**ASSIGNMENT**
Please rewrite each of the records below as a numbered list with one item per line, leaving out any blank lines.

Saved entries
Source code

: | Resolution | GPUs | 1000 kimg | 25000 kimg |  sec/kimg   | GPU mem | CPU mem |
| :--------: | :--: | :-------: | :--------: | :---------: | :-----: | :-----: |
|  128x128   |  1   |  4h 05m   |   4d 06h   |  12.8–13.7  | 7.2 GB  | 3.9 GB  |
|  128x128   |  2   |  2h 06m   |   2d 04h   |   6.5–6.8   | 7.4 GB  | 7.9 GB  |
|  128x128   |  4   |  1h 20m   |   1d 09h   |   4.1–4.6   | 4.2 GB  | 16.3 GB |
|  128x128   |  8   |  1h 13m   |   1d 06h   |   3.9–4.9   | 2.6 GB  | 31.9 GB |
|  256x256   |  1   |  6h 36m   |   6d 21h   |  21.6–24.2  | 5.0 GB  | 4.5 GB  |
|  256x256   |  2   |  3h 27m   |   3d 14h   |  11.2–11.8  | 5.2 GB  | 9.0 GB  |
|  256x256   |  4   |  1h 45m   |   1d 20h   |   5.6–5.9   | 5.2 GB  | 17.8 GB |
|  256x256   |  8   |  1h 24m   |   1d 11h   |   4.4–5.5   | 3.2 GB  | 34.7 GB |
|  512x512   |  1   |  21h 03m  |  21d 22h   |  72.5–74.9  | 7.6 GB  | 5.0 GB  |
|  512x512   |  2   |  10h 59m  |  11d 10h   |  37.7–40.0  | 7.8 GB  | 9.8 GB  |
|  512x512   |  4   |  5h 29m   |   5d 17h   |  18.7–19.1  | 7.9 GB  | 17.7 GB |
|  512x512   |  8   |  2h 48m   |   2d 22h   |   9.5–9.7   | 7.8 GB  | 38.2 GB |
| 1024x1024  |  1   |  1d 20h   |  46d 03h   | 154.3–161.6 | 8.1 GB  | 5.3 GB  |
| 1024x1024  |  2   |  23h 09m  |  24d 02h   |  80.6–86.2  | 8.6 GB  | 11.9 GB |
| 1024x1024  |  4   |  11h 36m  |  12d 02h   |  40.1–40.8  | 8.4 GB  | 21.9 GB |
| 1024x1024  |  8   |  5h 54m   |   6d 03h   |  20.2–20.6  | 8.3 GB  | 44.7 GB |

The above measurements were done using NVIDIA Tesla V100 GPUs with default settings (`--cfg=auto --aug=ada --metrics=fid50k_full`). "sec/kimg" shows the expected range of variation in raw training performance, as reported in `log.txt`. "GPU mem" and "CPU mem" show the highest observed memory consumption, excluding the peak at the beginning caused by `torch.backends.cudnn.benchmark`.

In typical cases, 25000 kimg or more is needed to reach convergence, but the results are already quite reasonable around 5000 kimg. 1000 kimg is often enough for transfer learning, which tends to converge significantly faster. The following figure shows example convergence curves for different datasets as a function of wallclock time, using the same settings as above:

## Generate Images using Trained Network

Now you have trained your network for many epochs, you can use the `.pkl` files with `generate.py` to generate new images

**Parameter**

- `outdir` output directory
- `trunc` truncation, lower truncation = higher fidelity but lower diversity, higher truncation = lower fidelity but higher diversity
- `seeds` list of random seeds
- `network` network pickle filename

**PROBLEM SOLUTION**
1. Source code
2. : | Resolution | GPUs | 1000 kimg | 25000 kimg |  sec/kimg   | GPU mem | CPU mem |
3. | :--------: | :--: | :-------: | :--------: | :---------: | :-----: | :-----: |
4. |  128x128   |  1   |  4h 05m   |   4d 06h   |  12.8–13.7  | 7.2 GB  | 3.9 GB  |
5. |  128x128   |  2   |  2h 06m   |   2d 04h   |   6.5–6.8   | 7.4 GB  | 7.9 GB  |
6. |  128x128   |  4   |  1h 20m   |   1d 09h   |   4.1–4.6   | 4.2 GB  | 16.3 GB |
7. |  128x128   |  8   |  1h 13m   |   1d 06h   |   3.9–4.9   | 2.6 GB  | 31.9 GB |
8. |  256x256   |  1   |  6h 36m   |   6d 21h   |  21.6–24.2  | 5.0 GB  | 4.5 GB  |
9. |  256x256   |  2   |  3h 27m   |   3d 14h   |  11.2–11.8  | 5.2 GB  | 9.0 GB  |
10. |  256x256   |  4   |  1h 45m   |   1d 20h   |   5.6–5.9   | 5.2 GB  | 17.8 GB |
11. |  256x256   |  8   |  1h 24m   |   1d 11h   |   4.4–5.5   | 3.2 GB  | 34.7 GB |
12. |  512x512   |  1   |  21h 03m  |  21d 22h   |  72.5–74.9  | 7.6 GB  | 5.0 GB  |
13. |  512x512   |  2   |  10h 59m  |  11d 10h   |  37.7–40.0  | 7.8 GB  | 9.8 GB  |
14. |  512x512   |  4   |  5h 29m   |   5d 17h   |  18.7–19.1  | 7.9 GB  | 17.7 GB |
15. |  512x512   |  8   |  2h 48m   |   2d 22h   |   9.5–9.7   | 7.8 GB  | 38.2 GB |
16. | 1024x1024  |  1   |  1d 20h   |  46d 03h   | 154.3–161.6 | 8.1 GB  | 5.3 GB  |
17. | 1024x1024  |  2   |  23h 09m  |  24d 02h   |  80.6–86.2  | 8.6 GB  | 11.9 GB |
18. | 1024x1024  |  4   |  11h 36m  |  12d 02h   |  40.1–40.8  | 8.4 GB  | 21.9 GB |
19. | 1024x1024  |  8   |  5h 54m   |   6d 03h   |  20.2–20.6  | 8.3 GB  | 44.7 GB |
20. The above measurements were done using NVIDIA Tesla V100 GPUs with default settings (`--cfg=auto --aug=ada --metrics=fid50k_full`). "sec/kimg" shows the expected range of variation in raw training performance, as reported in `log.txt`. "GPU mem" and "CPU mem" show the highest observed memory consumption, excluding the peak at the beginning caused by `torch.backends.cudnn.benchmark`.
21. In typical cases, 25000 kimg or more is needed to reach convergence, but the results are already quite reasonable around 5000 kimg. 1000 kimg is often enough for transfer learning, which tends to converge significantly faster. The following figure shows example convergence curves for different datasets as a function of wallclock time, using the same settings as above:
22. ## Generate Images using Trained Network
23. Now you have trained your network for many epochs, you can use the `.pkl` files with `generate.py` to generate new images
24. **Parameter**
25. - `outdir` output directory
26. - `trunc` truncation, lower truncation = higher fidelity but lower diversity, higher truncation = lower fidelity but higher diversity
27. - `seeds` list of random seeds
28. - `network` network pickle filename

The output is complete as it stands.